> Trecho fornecido:
<<<<

A dinâmica orçamentária é a mesma da época da inflação, só que o déficit, ou o rombo, para usar o termo técnico, é coberto por dívida, não mais com papel pintado. Faz toda a diferença pois, para usar uma daquelas verdades monótonas de que é feita a ciência econômica, a dívida de hoje é o imposto de amanhã.
Ou seja, a dívida pública é uma espécie de imposto sobre a herança, ou um legado de novos impostos que deixamos para os nossos filhos.
Novamente estamos tributando um ausente, por miopia ou vilania mesmo, como se vê com clareza no debate sobre a Previdência.
As aposentadorias são maiores que o permitido pelas contribuições, de tal sorte que há um déficit que é coberto com dívida, e/ou com outros impostos (sobre a renda e sobre o faturamento das empresas) que faltam para cobrir outras atividades do Estado.

>>>>

> Requisitos do exercício:
A – Repita, sem alterar nada, a parte do trecho sobre a dívida pública que começa nas palavras "Ou seja, a dívida" e termina após "sobre a Previdência.".
B – Prossiga com o trecho sobre a dívida pública e a Previdência a partir da última frase apresentada.

> Dados para análise:
<<<<

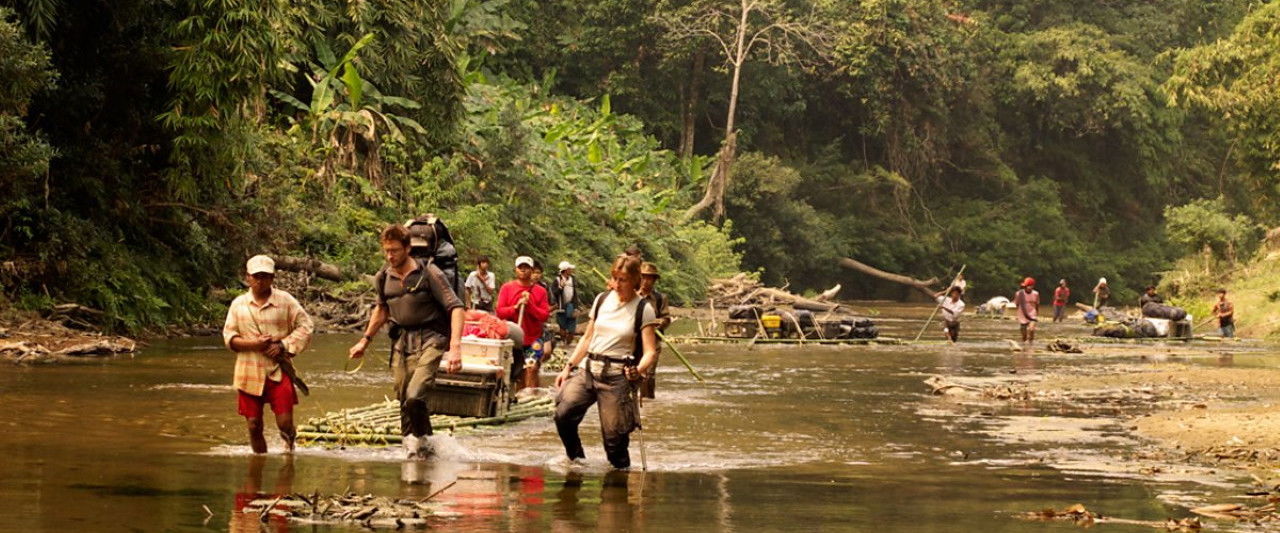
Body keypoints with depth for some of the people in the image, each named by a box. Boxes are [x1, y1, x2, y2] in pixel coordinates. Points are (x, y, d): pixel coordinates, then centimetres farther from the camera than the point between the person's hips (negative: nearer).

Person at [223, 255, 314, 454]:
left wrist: (283, 345, -11)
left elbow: (305, 325, 1)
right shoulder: (238, 304, 5)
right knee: (254, 425, 4)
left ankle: (289, 443, 22)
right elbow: (229, 336, 4)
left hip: (279, 371, -1)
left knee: (284, 422, -9)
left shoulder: (285, 300, 1)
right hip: (249, 373, 1)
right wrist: (253, 344, -14)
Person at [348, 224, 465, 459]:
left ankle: (419, 440, 2)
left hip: (429, 340, -6)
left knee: (415, 397, -22)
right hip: (401, 341, 6)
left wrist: (455, 346, -25)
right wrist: (365, 340, 25)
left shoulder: (428, 273, -11)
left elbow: (456, 308, -14)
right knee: (404, 401, 6)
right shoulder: (383, 278, 6)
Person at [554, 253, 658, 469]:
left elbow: (650, 352, -6)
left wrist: (638, 370, -26)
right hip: (589, 370, 4)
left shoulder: (643, 310, -3)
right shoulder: (602, 299, 10)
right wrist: (569, 366, 12)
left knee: (614, 435, -7)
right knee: (563, 414, -16)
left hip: (617, 375, -4)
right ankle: (576, 460, 4)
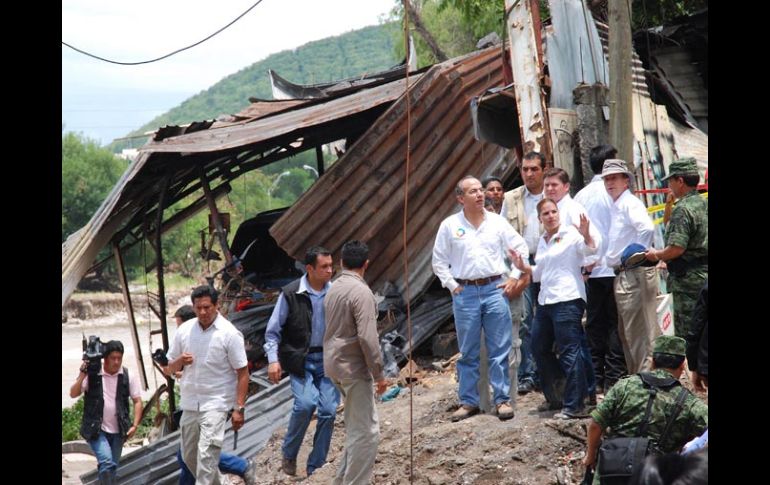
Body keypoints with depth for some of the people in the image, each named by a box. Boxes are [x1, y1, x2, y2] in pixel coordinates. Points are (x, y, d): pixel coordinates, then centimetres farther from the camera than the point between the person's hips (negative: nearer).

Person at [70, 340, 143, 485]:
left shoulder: (127, 376, -1)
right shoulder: (92, 373, -6)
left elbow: (137, 401, 3)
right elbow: (73, 394, -8)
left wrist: (135, 425, -6)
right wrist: (82, 375, -23)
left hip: (117, 431, 3)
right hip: (96, 429, -3)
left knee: (111, 469, 10)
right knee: (107, 463, -23)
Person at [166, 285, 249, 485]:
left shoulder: (229, 334, -9)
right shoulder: (184, 330, 4)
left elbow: (242, 373, -7)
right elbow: (171, 368, 13)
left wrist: (239, 408, -13)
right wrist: (180, 361, -12)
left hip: (216, 403, -6)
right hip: (190, 403, 6)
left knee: (206, 453, -19)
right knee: (189, 456, 14)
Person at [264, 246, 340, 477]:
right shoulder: (290, 294, -8)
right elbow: (273, 331, -2)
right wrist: (273, 360, -11)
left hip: (328, 359, 3)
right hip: (300, 359, -3)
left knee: (328, 411, -3)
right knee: (305, 404, -21)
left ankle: (316, 468, 11)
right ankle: (289, 454, 4)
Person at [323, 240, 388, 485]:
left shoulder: (334, 289, 9)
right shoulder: (361, 292, -18)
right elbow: (367, 337, -22)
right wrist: (379, 374, -16)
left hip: (334, 363, 9)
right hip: (353, 367, -9)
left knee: (358, 426, 19)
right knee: (365, 432, -3)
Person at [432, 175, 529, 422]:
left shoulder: (497, 221, 4)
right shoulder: (449, 225, 2)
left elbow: (521, 248, 10)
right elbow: (439, 261, 7)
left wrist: (514, 277, 3)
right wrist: (453, 286, 0)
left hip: (495, 290, 0)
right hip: (465, 293, 0)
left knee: (499, 350, 1)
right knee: (468, 352, 6)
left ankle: (502, 399, 7)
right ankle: (468, 401, 14)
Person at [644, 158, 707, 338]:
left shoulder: (682, 209, -17)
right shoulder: (703, 205, 11)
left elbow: (676, 248, -24)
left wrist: (657, 255, -6)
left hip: (688, 280, -9)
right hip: (704, 278, 9)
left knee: (685, 335, -3)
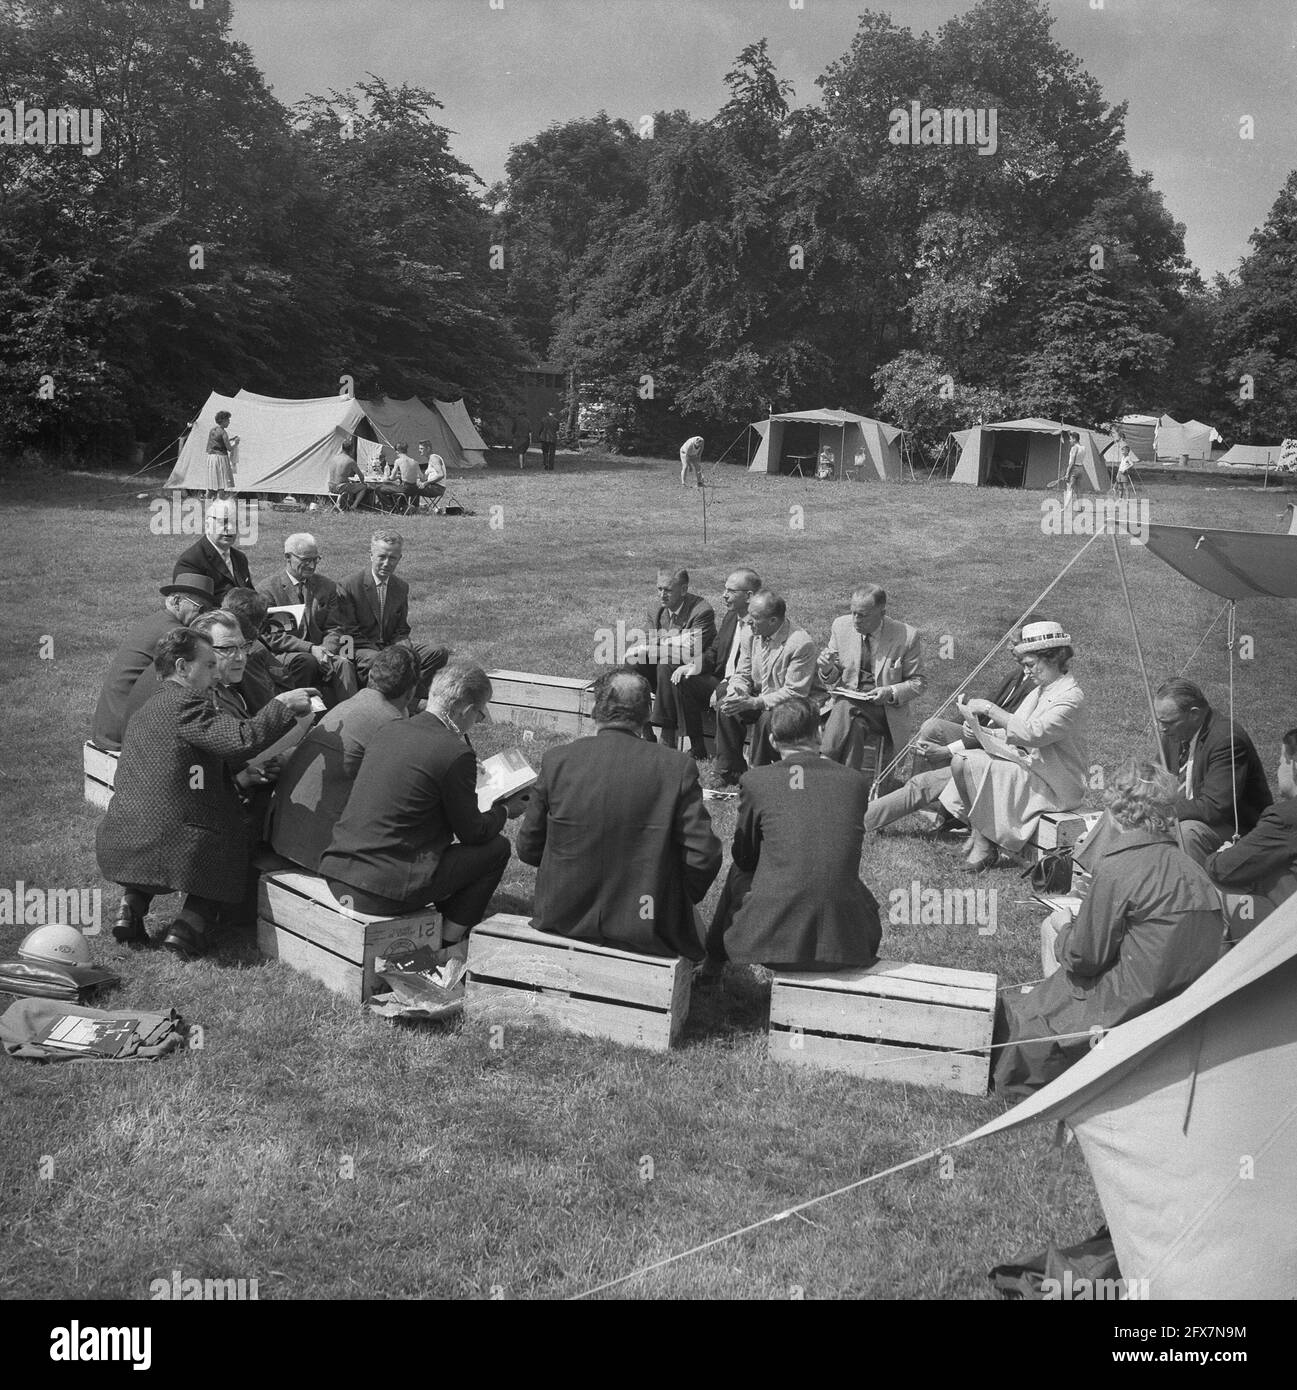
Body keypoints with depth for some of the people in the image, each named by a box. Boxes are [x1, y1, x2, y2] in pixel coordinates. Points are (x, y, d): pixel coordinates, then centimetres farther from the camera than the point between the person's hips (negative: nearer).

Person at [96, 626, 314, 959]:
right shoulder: (183, 705, -10)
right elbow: (243, 739, -23)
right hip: (173, 851, -8)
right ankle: (190, 923, -1)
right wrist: (283, 704, -10)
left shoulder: (146, 712, 20)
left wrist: (234, 781, 21)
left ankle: (131, 906, 18)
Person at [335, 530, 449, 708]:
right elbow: (349, 633, -8)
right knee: (375, 661, -41)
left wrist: (403, 647, -11)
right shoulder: (348, 586, -6)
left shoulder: (402, 588, 11)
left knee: (439, 653, -17)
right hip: (361, 649, -5)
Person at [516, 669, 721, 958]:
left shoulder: (557, 760, -8)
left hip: (563, 919, 3)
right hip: (648, 925, -2)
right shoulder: (677, 768, -12)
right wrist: (680, 900, 8)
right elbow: (703, 856, -12)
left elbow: (528, 848, 1)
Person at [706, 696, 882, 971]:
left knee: (738, 874, 31)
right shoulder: (855, 783, 2)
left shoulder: (755, 781, -3)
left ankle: (711, 965, 49)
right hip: (845, 945, 1)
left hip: (772, 938, -1)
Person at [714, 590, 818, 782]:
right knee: (724, 707, -19)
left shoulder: (801, 644, -24)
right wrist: (735, 693, -19)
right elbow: (742, 674, 7)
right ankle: (730, 771, -8)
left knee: (767, 719, -35)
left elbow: (795, 693, -24)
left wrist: (754, 702, -31)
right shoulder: (750, 636, -2)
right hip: (759, 697, 6)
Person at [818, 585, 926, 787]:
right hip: (846, 700, 3)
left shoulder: (907, 636, -7)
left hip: (885, 709, -3)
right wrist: (827, 669, -12)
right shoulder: (841, 626, 2)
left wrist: (892, 692, -16)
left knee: (848, 710, -33)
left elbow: (918, 682, 3)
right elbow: (832, 679, 12)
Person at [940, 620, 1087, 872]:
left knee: (966, 765, -22)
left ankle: (983, 845, -12)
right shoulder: (1041, 691, 15)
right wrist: (980, 731, -2)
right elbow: (1011, 731, 17)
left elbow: (1031, 734, -30)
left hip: (1053, 785, -10)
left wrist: (990, 709, -23)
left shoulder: (1070, 698, -16)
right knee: (960, 761, -1)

>>>>

> Resultados do exercício:
A –
Ou seja, a dívida pública é uma espécie de imposto sobre a herança, ou um legado de novos impostos que deixamos para os nossos filhos.
Novamente estamos tributando um ausente, por miopia ou vilania mesmo, como se vê com clareza no debate sobre a Previdência.

B –
Há, portanto, um novo conflito distributivo em operação, e sua natureza é intergeracional: velhos explorando os jovens, seus próprios descendentes. O que era um imposto sobre o pobre, a inflação, agora, se transformou em uma contribuição a ser paga pelas crianças.
Esse país não devia ser descrito como cordial.
Mas, recentemente, uma CPI sobre a Previdência concluiu que não há déficit no sistema previdenciário brasileiro. Isso me faz lembrar que nunca houve uma CPI da inflação, a maior e mais duradoura desgraça econômica autoinfligida que o país já experimentou. Para ambas as situações, no Parlamento, há evidente intuito de negação, possivelmente a manifestação de um direito constitucional legítimo, o princípio do nemo tenetur se detegere, ou o direito de não produzir prova contra si mesmo.
Quem sentaria no banco dos investigados na CPI da inflação (além dos economistas heterodoxos, inocentes úteis de um processo social perverso) senão os senhores e senhoras que fazem as leis, inclusive orçamentárias, e o déficit?
Depois desta CPI da Previdência, ouvi uma oportuna sugestão de que deveríamos agora iniciar uma outra para investigar os atentados à matemática, ou sobre as razões pelas quais o Brasil permanece sendo o país do futuro que nunca chega.
Fonte: “O Globo”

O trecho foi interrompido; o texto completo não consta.